===== Records to process =====

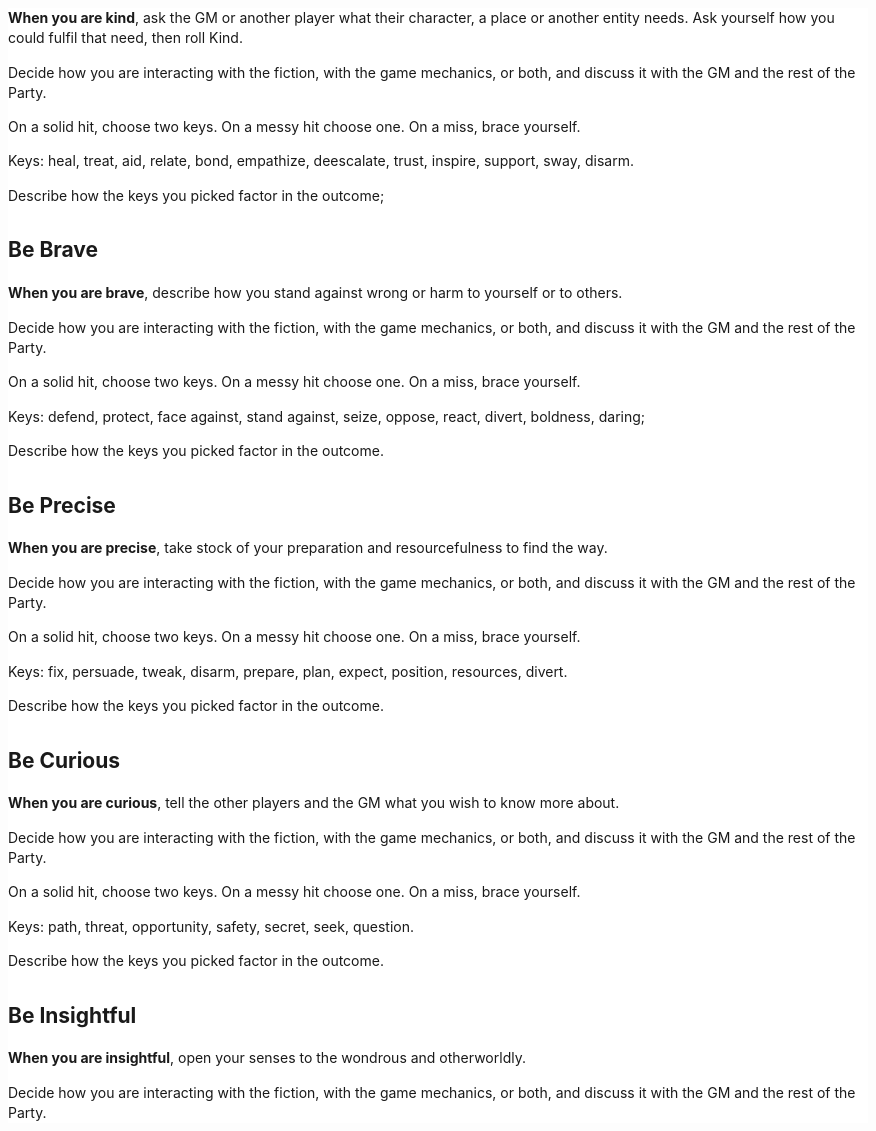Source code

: **When you are kind**, ask the GM or another player what their character, a place or another entity needs. Ask yourself how you could fulfil that need, then roll Kind.

Decide how you are interacting with the fiction, with the game mechanics, or both, and discuss it with the GM and the rest of the Party.

On a solid hit, choose two keys. On a messy hit choose one. On a miss, brace yourself.

Keys: heal, treat, aid, relate, bond, empathize, deescalate, trust, inspire, support, sway, disarm.

Describe how the keys you picked factor in the outcome;

## Be Brave

**When you are brave**, describe how you stand against wrong or harm to yourself or to others.

Decide how you are interacting with the fiction, with the game mechanics, or both, and discuss it with the GM and the rest of the Party.

On a solid hit, choose two keys. On a messy hit choose one. On a miss, brace yourself.

Keys: defend, protect, face against, stand against, seize, oppose, react, divert, boldness, daring;

Describe how the keys you picked factor in the outcome.

## Be Precise

**When you are precise**, take stock of your preparation and resourcefulness to find the way.

Decide how you are interacting with the fiction, with the game mechanics, or both, and discuss it with the GM and the rest of the Party.

On a solid hit, choose two keys. On a messy hit choose one. On a miss, brace yourself.

Keys: fix, persuade, tweak, disarm, prepare, plan, expect, position, resources, divert.

Describe how the keys you picked factor in the outcome.

## Be Curious

**When you are curious**, tell the other players and the GM what you wish to know more about.

Decide how you are interacting with the fiction, with the game mechanics, or both, and discuss it with the GM and the rest of the Party.

On a solid hit, choose two keys. On a messy hit choose one. On a miss, brace yourself.

Keys: path, threat, opportunity, safety, secret, seek, question.

Describe how the keys you picked factor in the outcome.

## Be Insightful

**When you are insightful**, open your senses to the wondrous and otherworldly.

Decide how you are interacting with the fiction, with the game mechanics, or both, and discuss it with the GM and the rest of the Party.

=====

Locate the word "what" in the records and collect each line it appears in.

: **When you are kind**, ask the GM or another player what their character, a place or another entity needs. Ask yourself how you could fulfil that need, then roll Kind.
**When you are curious**, tell the other players and the GM what you wish to know more about.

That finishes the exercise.